BRIEF: Put the lines from all the records below into a single numbered list, skipping any blank lines.

EXTRACTED RECORDS:

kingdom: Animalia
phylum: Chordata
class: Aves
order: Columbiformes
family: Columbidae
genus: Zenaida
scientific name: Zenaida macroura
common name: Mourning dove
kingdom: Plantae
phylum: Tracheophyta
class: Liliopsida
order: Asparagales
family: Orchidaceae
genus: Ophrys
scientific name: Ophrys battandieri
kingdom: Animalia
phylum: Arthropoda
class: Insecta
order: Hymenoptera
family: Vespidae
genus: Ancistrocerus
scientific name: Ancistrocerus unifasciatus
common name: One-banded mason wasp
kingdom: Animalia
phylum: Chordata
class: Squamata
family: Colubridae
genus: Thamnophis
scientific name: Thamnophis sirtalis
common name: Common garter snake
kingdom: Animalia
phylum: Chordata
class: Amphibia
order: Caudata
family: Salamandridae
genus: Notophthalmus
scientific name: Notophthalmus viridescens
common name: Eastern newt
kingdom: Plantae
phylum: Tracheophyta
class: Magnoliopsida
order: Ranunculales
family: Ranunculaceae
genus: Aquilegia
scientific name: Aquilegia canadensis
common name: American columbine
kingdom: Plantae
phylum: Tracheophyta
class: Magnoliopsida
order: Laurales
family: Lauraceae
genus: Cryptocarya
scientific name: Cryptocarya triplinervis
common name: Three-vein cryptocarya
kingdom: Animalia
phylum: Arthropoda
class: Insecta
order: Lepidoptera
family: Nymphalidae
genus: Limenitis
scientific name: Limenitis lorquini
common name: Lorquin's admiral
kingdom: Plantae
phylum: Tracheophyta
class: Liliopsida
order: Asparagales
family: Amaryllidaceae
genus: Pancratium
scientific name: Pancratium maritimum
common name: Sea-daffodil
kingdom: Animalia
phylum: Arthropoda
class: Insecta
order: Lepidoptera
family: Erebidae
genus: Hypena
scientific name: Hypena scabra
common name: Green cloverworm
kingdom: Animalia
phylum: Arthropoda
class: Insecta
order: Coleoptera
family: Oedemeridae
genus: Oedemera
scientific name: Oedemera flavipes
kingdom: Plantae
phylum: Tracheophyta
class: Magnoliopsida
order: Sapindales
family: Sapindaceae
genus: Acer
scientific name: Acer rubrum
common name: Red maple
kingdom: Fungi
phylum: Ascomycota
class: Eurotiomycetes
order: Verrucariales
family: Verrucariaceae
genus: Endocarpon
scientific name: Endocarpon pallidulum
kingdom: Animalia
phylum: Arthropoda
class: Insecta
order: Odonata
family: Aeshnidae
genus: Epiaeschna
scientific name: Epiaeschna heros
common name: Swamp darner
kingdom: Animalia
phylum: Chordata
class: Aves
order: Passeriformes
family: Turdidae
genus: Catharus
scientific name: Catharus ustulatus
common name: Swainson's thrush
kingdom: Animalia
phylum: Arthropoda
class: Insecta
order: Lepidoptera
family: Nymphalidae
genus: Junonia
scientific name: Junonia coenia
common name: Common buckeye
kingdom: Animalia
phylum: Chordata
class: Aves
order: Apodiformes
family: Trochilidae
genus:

WRITTEN ANSWER:
1. kingdom: Animalia
2. phylum: Chordata
3. class: Aves
4. order: Columbiformes
5. family: Columbidae
6. genus: Zenaida
7. scientific name: Zenaida macroura
8. common name: Mourning dove
9. kingdom: Plantae
10. phylum: Tracheophyta
11. class: Liliopsida
12. order: Asparagales
13. family: Orchidaceae
14. genus: Ophrys
15. scientific name: Ophrys battandieri
16. kingdom: Animalia
17. phylum: Arthropoda
18. class: Insecta
19. order: Hymenoptera
20. family: Vespidae
21. genus: Ancistrocerus
22. scientific name: Ancistrocerus unifasciatus
23. common name: One-banded mason wasp
24. kingdom: Animalia
25. phylum: Chordata
26. class: Squamata
27. family: Colubridae
28. genus: Thamnophis
29. scientific name: Thamnophis sirtalis
30. common name: Common garter snake
31. kingdom: Animalia
32. phylum: Chordata
33. class: Amphibia
34. order: Caudata
35. family: Salamandridae
36. genus: Notophthalmus
37. scientific name: Notophthalmus viridescens
38. common name: Eastern newt
39. kingdom: Plantae
40. phylum: Tracheophyta
41. class: Magnoliopsida
42. order: Ranunculales
43. family: Ranunculaceae
44. genus: Aquilegia
45. scientific name: Aquilegia canadensis
46. common name: American columbine
47. kingdom: Plantae
48. phylum: Tracheophyta
49. class: Magnoliopsida
50. order: Laurales
51. family: Lauraceae
52. genus: Cryptocarya
53. scientific name: Cryptocarya triplinervis
54. common name: Three-vein cryptocarya
55. kingdom: Animalia
56. phylum: Arthropoda
57. class: Insecta
58. order: Lepidoptera
59. family: Nymphalidae
60. genus: Limenitis
61. scientific name: Limenitis lorquini
62. common name: Lorquin's admiral
63. kingdom: Plantae
64. phylum: Tracheophyta
65. class: Liliopsida
66. order: Asparagales
67. family: Amaryllidaceae
68. genus: Pancratium
69. scientific name: Pancratium maritimum
70. common name: Sea-daffodil
71. kingdom: Animalia
72. phylum: Arthropoda
73. class: Insecta
74. order: Lepidoptera
75. family: Erebidae
76. genus: Hypena
77. scientific name: Hypena scabra
78. common name: Green cloverworm
79. kingdom: Animalia
80. phylum: Arthropoda
81. class: Insecta
82. order: Coleoptera
83. family: Oedemeridae
84. genus: Oedemera
85. scientific name: Oedemera flavipes
86. kingdom: Plantae
87. phylum: Tracheophyta
88. class: Magnoliopsida
89. order: Sapindales
90. family: Sapindaceae
91. genus: Acer
92. scientific name: Acer rubrum
93. common name: Red maple
94. kingdom: Fungi
95. phylum: Ascomycota
96. class: Eurotiomycetes
97. order: Verrucariales
98. family: Verrucariaceae
99. genus: Endocarpon
100. scientific name: Endocarpon pallidulum
101. kingdom: Animalia
102. phylum: Arthropoda
103. class: Insecta
104. order: Odonata
105. family: Aeshnidae
106. genus: Epiaeschna
107. scientific name: Epiaeschna heros
108. common name: Swamp darner
109. kingdom: Animalia
110. phylum: Chordata
111. class: Aves
112. order: Passeriformes
113. family: Turdidae
114. genus: Catharus
115. scientific name: Catharus ustulatus
116. common name: Swainson's thrush
117. kingdom: Animalia
118. phylum: Arthropoda
119. class: Insecta
120. order: Lepidoptera
121. family: Nymphalidae
122. genus: Junonia
123. scientific name: Junonia coenia
124. common name: Common buckeye
125. kingdom: Animalia
126. phylum: Chordata
127. class: Aves
128. order: Apodiformes
129. family: Trochilidae
130. genus:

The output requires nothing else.